The line containing "(277, 271) none" marks the end: output every line of the data up to it, and that line too, exactly as written.
#### DATA EXTRACT ####
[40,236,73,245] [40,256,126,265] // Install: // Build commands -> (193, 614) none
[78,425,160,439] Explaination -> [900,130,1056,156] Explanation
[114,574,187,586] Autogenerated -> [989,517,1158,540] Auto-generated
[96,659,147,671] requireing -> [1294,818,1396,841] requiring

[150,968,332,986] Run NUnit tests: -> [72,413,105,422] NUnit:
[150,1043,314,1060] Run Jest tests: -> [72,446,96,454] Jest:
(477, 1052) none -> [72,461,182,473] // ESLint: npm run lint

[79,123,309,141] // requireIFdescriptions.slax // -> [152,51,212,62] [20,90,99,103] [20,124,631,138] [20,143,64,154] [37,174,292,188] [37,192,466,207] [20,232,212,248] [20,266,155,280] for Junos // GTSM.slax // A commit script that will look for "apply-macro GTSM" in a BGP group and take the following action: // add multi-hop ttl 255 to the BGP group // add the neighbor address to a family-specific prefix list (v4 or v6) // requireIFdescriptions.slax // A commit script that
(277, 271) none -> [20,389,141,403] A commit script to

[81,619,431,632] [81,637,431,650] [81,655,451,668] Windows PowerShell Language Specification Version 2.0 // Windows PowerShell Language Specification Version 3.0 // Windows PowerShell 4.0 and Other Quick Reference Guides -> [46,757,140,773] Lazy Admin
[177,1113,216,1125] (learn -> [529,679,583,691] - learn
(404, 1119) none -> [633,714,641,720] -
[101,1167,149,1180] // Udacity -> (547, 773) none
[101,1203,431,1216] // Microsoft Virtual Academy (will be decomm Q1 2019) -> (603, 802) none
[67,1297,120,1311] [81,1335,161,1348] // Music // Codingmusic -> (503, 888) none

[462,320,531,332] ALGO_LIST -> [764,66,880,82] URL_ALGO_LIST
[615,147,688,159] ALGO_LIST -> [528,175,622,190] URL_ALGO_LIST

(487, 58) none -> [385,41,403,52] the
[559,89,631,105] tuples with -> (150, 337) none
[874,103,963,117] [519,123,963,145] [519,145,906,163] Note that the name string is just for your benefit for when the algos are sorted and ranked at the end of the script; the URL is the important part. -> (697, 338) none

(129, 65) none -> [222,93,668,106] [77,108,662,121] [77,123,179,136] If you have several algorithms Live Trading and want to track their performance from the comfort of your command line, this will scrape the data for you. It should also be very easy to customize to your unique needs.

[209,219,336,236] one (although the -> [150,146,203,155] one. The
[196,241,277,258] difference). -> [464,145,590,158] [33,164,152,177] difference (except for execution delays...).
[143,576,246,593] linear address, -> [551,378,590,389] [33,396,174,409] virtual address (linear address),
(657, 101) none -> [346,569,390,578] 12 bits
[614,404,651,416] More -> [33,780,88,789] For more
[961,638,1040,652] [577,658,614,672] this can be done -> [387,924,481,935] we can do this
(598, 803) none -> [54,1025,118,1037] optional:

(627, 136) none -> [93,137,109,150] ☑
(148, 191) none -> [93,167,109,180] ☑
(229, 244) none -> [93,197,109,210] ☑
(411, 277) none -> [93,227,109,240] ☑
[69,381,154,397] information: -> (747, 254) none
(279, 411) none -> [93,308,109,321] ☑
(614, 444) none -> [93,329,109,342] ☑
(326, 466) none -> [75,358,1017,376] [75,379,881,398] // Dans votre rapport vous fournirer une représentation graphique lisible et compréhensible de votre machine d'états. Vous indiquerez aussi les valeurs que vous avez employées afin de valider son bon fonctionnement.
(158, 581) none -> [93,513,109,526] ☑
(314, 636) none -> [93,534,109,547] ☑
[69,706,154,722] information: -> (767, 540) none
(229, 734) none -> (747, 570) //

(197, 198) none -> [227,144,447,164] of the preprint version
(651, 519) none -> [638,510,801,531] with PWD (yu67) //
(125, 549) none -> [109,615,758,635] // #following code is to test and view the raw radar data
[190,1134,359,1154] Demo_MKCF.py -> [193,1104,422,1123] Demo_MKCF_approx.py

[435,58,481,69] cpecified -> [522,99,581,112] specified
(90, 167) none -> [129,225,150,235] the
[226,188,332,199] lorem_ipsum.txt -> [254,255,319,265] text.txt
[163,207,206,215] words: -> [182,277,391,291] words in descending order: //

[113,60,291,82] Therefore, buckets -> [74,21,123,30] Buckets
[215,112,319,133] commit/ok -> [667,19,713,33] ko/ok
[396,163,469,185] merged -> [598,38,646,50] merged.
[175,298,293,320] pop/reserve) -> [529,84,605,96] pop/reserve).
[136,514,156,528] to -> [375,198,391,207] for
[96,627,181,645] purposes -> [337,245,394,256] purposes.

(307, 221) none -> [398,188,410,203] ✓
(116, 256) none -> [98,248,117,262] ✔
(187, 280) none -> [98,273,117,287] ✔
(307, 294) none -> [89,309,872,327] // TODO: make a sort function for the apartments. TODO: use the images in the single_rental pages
####
* _ANSWER BELOW_:
[40,236,73,245] [40,256,126,265] // Install: // Build commands -> (193, 614) none
[78,425,160,439] Explaination -> [900,130,1056,156] Explanation
[114,574,187,586] Autogenerated -> [989,517,1158,540] Auto-generated
[96,659,147,671] requireing -> [1294,818,1396,841] requiring

[150,968,332,986] Run NUnit tests: -> [72,413,105,422] NUnit:
[150,1043,314,1060] Run Jest tests: -> [72,446,96,454] Jest:
(477, 1052) none -> [72,461,182,473] // ESLint: npm run lint

[79,123,309,141] // requireIFdescriptions.slax // -> [152,51,212,62] [20,90,99,103] [20,124,631,138] [20,143,64,154] [37,174,292,188] [37,192,466,207] [20,232,212,248] [20,266,155,280] for Junos // GTSM.slax // A commit script that will look for "apply-macro GTSM" in a BGP group and take the following action: // add multi-hop ttl 255 to the BGP group // add the neighbor address to a family-specific prefix list (v4 or v6) // requireIFdescriptions.slax // A commit script that
(277, 271) none -> [20,389,141,403] A commit script to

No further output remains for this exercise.